• [TAREA A REALIZAR]:
Copia del texto sobre el ascenso de los talibanes el fragmento que va de "En este contexto" a "no lo compartiese.", ambos incluidos, sin cambiar nada.

• [TEXTO PROPORCIONADO]:
En este contexto de enfrentamiento de las dos superpotencias (USA-URSS), la mayoría de estos estudiantes habían sido refugiados de la guerra afgana contra los soviéticos (1979-89), criados en madrazas financiadas por Arabia Saudí al oeste de Pakistán y asesorados por los servicios secretos pakistaníes y el apoyo de la CIA, en un panorama político de lucha contra el Irán chií de Jomeini.
Esta generación, desarraigada de su entorno, encontró como único referente vital el Islam transmitido en su exilio. Es decir, teñido de un fuerte sentido jerárquico y comunitario, de obediencia ciega al líder, aplicación de la ley islámica y defensa del carácter islámico de Afganistán. Un programa con fuertes elementos islámico-nacionalistas, que excluiría a todo aquel que no lo compartiese.
Su llegada al poder está muy relacionada con la desintegración del poder soviético en Asia Central. En Afganistán, los muyahidines (militantes islamistas) fueron incapaces de constituirse como alternativa al gobierno estatal. En Pakistán, los sucesivos gobiernos veían amenazada la inestabilidad en la zona y con ello un serio peligro contra sus intereses políticos y económicos. Intereses que coincidían con los de las grandes compañías energéticas estadounidenses. Por tanto, el ascenso talibán se percibió como garantía de cierta estabilidad.
Entre 1994-96, el avance de los talibanes se vio favorecido por las estructuras tradicionales de organización afgana. Una vez controladas, estos modelos de acuerdo se fueron sustituyendo por una nueva estructura, apoyada en la clase dirigente talibán.
Así, en abril de 1996, el mulá Úmar, máximo representante del movimiento, fue proclamado mediante juramento de fidelidad (baia) autoridad máxima de todos los musulmanes. En septiembre de ese año, los talibanes tomaron Kabul. Un hecho que confirmaría su gran capacidad para cubrir el vacío de poder generado por la desintegración de un Estado secular débil y dependiente de potencias exteriores. De este modo, para muchos se convirtieron en la gran esperanza islámica.

• [DATOS REGISTRADOS]:
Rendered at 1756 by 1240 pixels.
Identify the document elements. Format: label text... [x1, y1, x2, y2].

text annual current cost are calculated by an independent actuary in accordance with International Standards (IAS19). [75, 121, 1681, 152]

• [RESPUESTA A LA TAREA]:
En este contexto de enfrentamiento de las dos superpotencias (USA-URSS), la mayoría de estos estudiantes habían sido refugiados de la guerra afgana contra los soviéticos (1979-89), criados en madrazas financiadas por Arabia Saudí al oeste de Pakistán y asesorados por los servicios secretos pakistaníes y el apoyo de la CIA, en un panorama político de lucha contra el Irán chií de Jomeini.
Esta generación, desarraigada de su entorno, encontró como único referente vital el Islam transmitido en su exilio. Es decir, teñido de un fuerte sentido jerárquico y comunitario, de obediencia ciega al líder, aplicación de la ley islámica y defensa del carácter islámico de Afganistán. Un programa con fuertes elementos islámico-nacionalistas, que excluiría a todo aquel que no lo compartiese.